## TASK INSTRUCTIONS
Set each line of the material below down word for word, from the first through the line that holds "from the Portal.", but not the pictures.

---

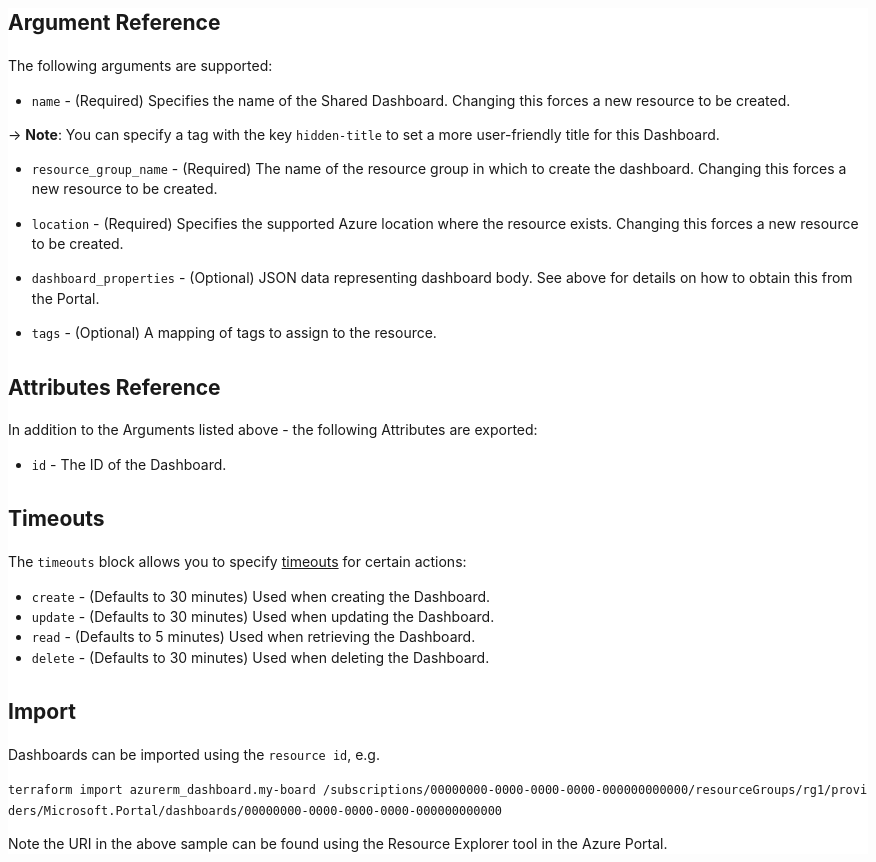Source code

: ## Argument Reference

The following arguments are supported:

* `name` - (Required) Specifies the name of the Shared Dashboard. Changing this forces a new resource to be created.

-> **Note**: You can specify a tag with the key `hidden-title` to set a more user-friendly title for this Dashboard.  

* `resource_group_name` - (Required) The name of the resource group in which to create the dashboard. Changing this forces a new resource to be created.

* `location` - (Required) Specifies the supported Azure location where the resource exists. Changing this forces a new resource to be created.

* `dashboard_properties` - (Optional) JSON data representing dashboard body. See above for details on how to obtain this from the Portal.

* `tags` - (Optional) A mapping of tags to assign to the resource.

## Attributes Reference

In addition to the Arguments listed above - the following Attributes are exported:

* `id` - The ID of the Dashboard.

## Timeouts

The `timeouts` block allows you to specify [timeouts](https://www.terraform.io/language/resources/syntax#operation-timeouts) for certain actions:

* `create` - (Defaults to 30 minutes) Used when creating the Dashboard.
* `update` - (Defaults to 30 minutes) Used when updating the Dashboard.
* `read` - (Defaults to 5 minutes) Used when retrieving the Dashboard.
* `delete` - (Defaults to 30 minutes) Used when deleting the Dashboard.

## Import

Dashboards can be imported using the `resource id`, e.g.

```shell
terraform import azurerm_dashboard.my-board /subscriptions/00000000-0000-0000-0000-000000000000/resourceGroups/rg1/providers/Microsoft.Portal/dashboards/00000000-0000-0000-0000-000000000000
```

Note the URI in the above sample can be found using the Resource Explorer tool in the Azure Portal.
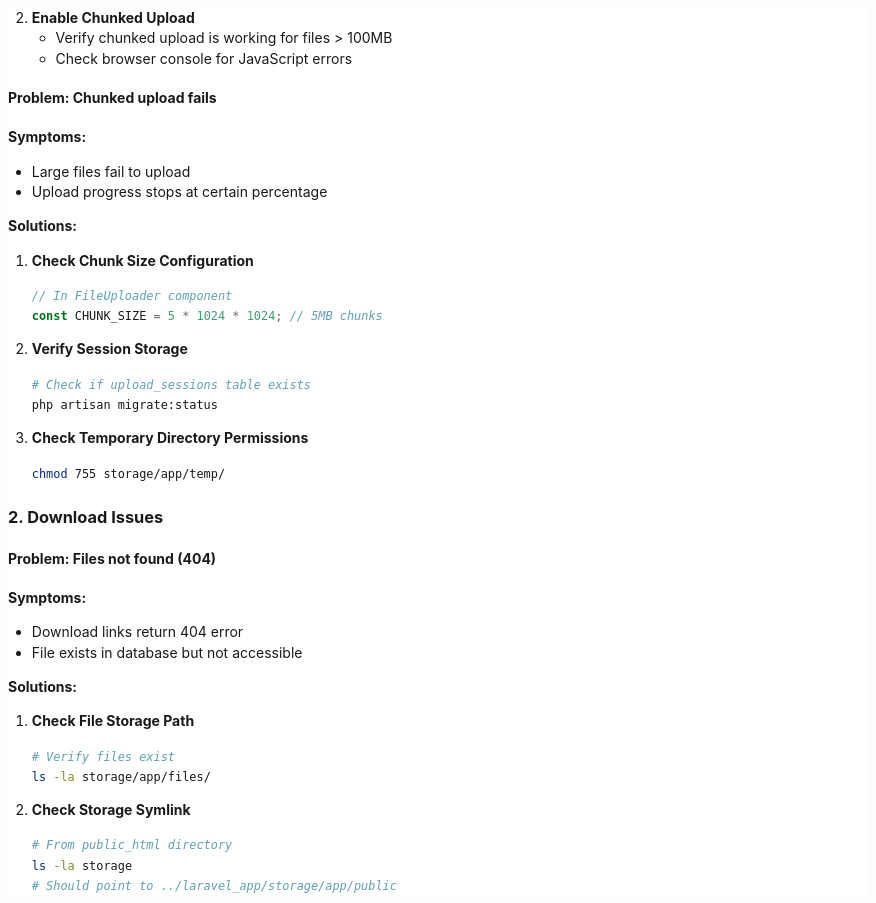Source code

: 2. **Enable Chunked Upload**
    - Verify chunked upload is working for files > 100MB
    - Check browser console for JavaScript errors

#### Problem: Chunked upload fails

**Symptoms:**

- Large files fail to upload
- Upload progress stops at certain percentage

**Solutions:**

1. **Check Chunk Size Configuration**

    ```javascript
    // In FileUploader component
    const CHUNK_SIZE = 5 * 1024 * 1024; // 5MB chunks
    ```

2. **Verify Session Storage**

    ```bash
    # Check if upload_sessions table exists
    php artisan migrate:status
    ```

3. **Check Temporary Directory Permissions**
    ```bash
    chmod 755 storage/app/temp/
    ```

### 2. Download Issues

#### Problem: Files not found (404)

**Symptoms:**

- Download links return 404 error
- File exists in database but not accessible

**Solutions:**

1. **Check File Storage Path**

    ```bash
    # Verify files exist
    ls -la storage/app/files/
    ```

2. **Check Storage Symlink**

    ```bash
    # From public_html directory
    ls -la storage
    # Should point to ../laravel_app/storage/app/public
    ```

---

## REPLY
Source code

: ## Argument Reference

The following arguments are supported:

* `name` - (Required) Specifies the name of the Shared Dashboard. Changing this forces a new resource to be created.

-> **Note**: You can specify a tag with the key `hidden-title` to set a more user-friendly title for this Dashboard.  

* `resource_group_name` - (Required) The name of the resource group in which to create the dashboard. Changing this forces a new resource to be created.

* `location` - (Required) Specifies the supported Azure location where the resource exists. Changing this forces a new resource to be created.

* `dashboard_properties` - (Optional) JSON data representing dashboard body. See above for details on how to obtain this from the Portal.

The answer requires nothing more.